この場合も、実質的に第三者へ賃貸されているといえるため、原則として貸家建付地として評価することができます。
ただし、通常の賃貸と異なり、以下の点に注意が必要です。
- 適正な賃料で貸し付けていること
会社からの賃料が、固定資産税の額と同程度など著しく低額(使用貸借と同等)とみなされる場合は、貸家建付地としての評価減が認められない可能性があります。 - 同族会社が間に入っても、評価減の判定は「実際の入居状況」で決まる
空室がある場合の賃貸割合の計算などは、会社への一括賃貸ではなく、実際の入居者への転貸状況(空室率など)をもとに判定します。
貸家建付地の相続税評価でよくある疑問
Q.相続開始後に空室が増えた場合はどうなりますか?
相続開始時点での賃貸割合が評価に使われるため、その後の空室増加は評価額に影響しません。
ただし、相続開始前後の賃貸状況は税務調査の対象になることがあります。
Q.賃貸割合を100%にするために、一時的に入居させることはできますか?
相続税評価を下げる目的で形式的に入居させただけの場合は、賃貸借の実態がないとして否認される可能性があります。
たとえば親族を無償または名目的な賃料で入居させている場合などは、税務署から「賃貸に供されていない」と判断される可能性があります。

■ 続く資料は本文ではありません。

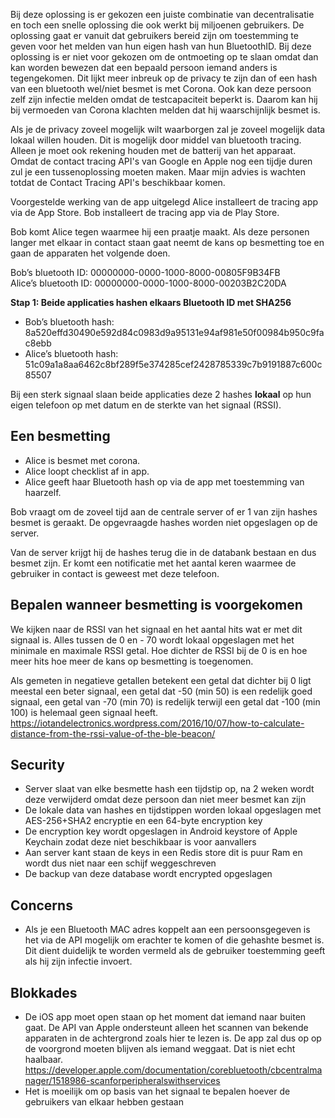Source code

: Bij deze oplossing is er gekozen een juiste combinatie van decentralisatie en toch een snelle oplossing die ook werkt bij miljoenen gebruikers. De oplossing gaat er vanuit dat gebruikers bereid zijn om toestemming te geven voor het melden van hun eigen hash van hun BluetoothID. Bij deze oplossing is er niet voor gekozen om de ontmoeting op te slaan omdat dan kan worden bewezen dat een bepaald persoon iemand anders is tegengekomen. Dit lijkt meer inbreuk op de privacy te zijn dan of een hash van een bluetooth wel/niet besmet is met Corona. Ook kan deze persoon zelf zijn infectie melden omdat de testcapaciteit beperkt is. Daarom kan hij bij vermoeden van Corona klachten melden dat hij waarschijnlijk besmet is.

Als je de privacy zoveel mogelijk wilt waarborgen zal je zoveel mogelijk data lokaal willen houden. Dit is mogelijk door middel van bluetooth tracing. Alleen je moet ook rekening houden met de batterij van het apparaat. Omdat de contact tracing API's van Google en Apple nog een tijdje duren zul je een tussenoplossing moeten maken. Maar mijn advies is wachten totdat de Contact Tracing API's beschikbaar komen.

Voorgestelde werking van de app uitgelegd
Alice installeert de tracing app via de App Store.
Bob installeert de tracing app via de Play Store.

Bob komt Alice tegen waarmee hij een praatje maakt. Als deze personen langer met elkaar in contact staan gaat neemt de kans op besmetting toe en gaan de apparaten het volgende doen.

Bob’s bluetooth ID: 00000000-0000-1000-8000-00805F9B34FB   
Alice’s bluetooth ID: 00000000-0000-1000-8000-00203B2C20DA

**Stap 1: Beide applicaties hashen elkaars Bluetooth ID met SHA256**

- Bob’s bluetooth hash: 8a520effd30490e592d84c0983d9a95131e94af981e50f00984b950c9fac8ebb   
- Alice’s bluetooth hash: 51c09a1a8aa6462c8bf289f5e374285cef2428785339c7b9191887c600c85507   
   
Bij een sterk signaal slaan beide applicaties deze 2 hashes **lokaal** op hun eigen telefoon op met datum en de sterkte van het signaal (RSSI).

## Een besmetting

- Alice is besmet met corona. 
- Alice loopt checklist af in app.
- Alice geeft haar Bluetooth hash op via de app met toestemming van haarzelf.

Bob vraagt om de zoveel tijd aan de centrale server of er 1 van zijn hashes besmet is geraakt. De opgevraagde hashes worden niet opgeslagen op de server.

Van de server krijgt hij de hashes terug die in de databank bestaan en dus besmet zijn. Er komt een notificatie met het aantal keren waarmee de gebruiker in contact is geweest met deze telefoon.

## Bepalen wanneer besmetting is voorgekomen

We kijken naar de RSSI van het signaal en het aantal hits wat er met dit signaal is. Alles tussen de 0 en - 70 wordt lokaal opgeslagen met het minimale en maximale RSSI getal. Hoe dichter de RSSI bij de 0 is en hoe meer hits hoe meer de kans op besmetting is toegenomen.

Als gemeten in negatieve getallen betekent een getal dat dichter bij 0 ligt meestal een beter signaal,
een getal dat -50 (min 50) is een redelijk goed signaal,
een getal van -70 (min 70) is redelijk terwijl een getal dat -100 (min 100) is helemaal geen signaal heeft.
https://iotandelectronics.wordpress.com/2016/10/07/how-to-calculate-distance-from-the-rssi-value-of-the-ble-beacon/

## Security

- Server slaat van elke besmette hash een tijdstip op, na 2 weken wordt deze verwijderd omdat deze persoon dan niet meer besmet kan zijn
- De lokale data van hashes en tijdstippen worden lokaal opgeslagen met AES-256+SHA2 encryptie en een 64-byte encryption key
- De encryption key wordt opgeslagen in Android keystore of Apple Keychain zodat deze niet beschikbaar is voor aanvallers
- Aan server kant staan de keys in een Redis store dit is puur Ram en wordt dus niet naar een schijf weggeschreven
- De backup van deze database wordt encrypted opgeslagen

## Concerns

- Als je een Bluetooth MAC adres koppelt aan een persoonsgegeven is het via de API mogelijk om erachter te komen of die gehashte besmet is. Dit dient duidelijk te worden vermeld als de gebruiker toestemming geeft als hij zijn infectie invoert.

## Blokkades
- De iOS app moet open staan op het moment dat iemand naar buiten gaat. De API van Apple ondersteunt alleen het scannen van bekende apparaten in de achtergrond zoals hier te lezen is. De app zal dus op op de voorgrond moeten blijven als iemand weggaat. Dat is niet echt haalbaar.
  https://developer.apple.com/documentation/corebluetooth/cbcentralmanager/1518986-scanforperipheralswithservices
- Het is moeilijk om op basis van het signaal te bepalen hoever de gebruikers van elkaar hebben gestaan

Q.建物が複数棟ある場合の評価方法はどうなりますか?
それぞれの建物の用途(賃貸・自用など)に応じて土地を按分し、各区分に対応した評価方法を適用します。
貸家建付地の相続税評価は税理士への確認が安心
貸家建付地とは、自分が所有する土地の上に賃貸用建物を建て、第三者へ貸している場合の土地を指します。貸家建付地として認められれば、自用地よりも相続税評価額が低くなり、相続税負担の軽減につながる可能性があります。
もっとも、貸家建付地評価を受けるためには、賃貸借契約に基づく有償賃貸や賃貸の実態が必要です。空室がある場合や同族会社が関係する場合には、評価方法や適用可否の判断が複雑になることもあります。
また、小規模宅地等の特例を併用できれば、さらに大きな評価減が期待できるケースもあります。
貸家建付地の評価を誤ると相続税額に大きな影響が生じるため、賃貸不動産を所有している方や相続税対策を検討している方は、税理士へ相談しながら適切に評価・申告を進めることが大切です。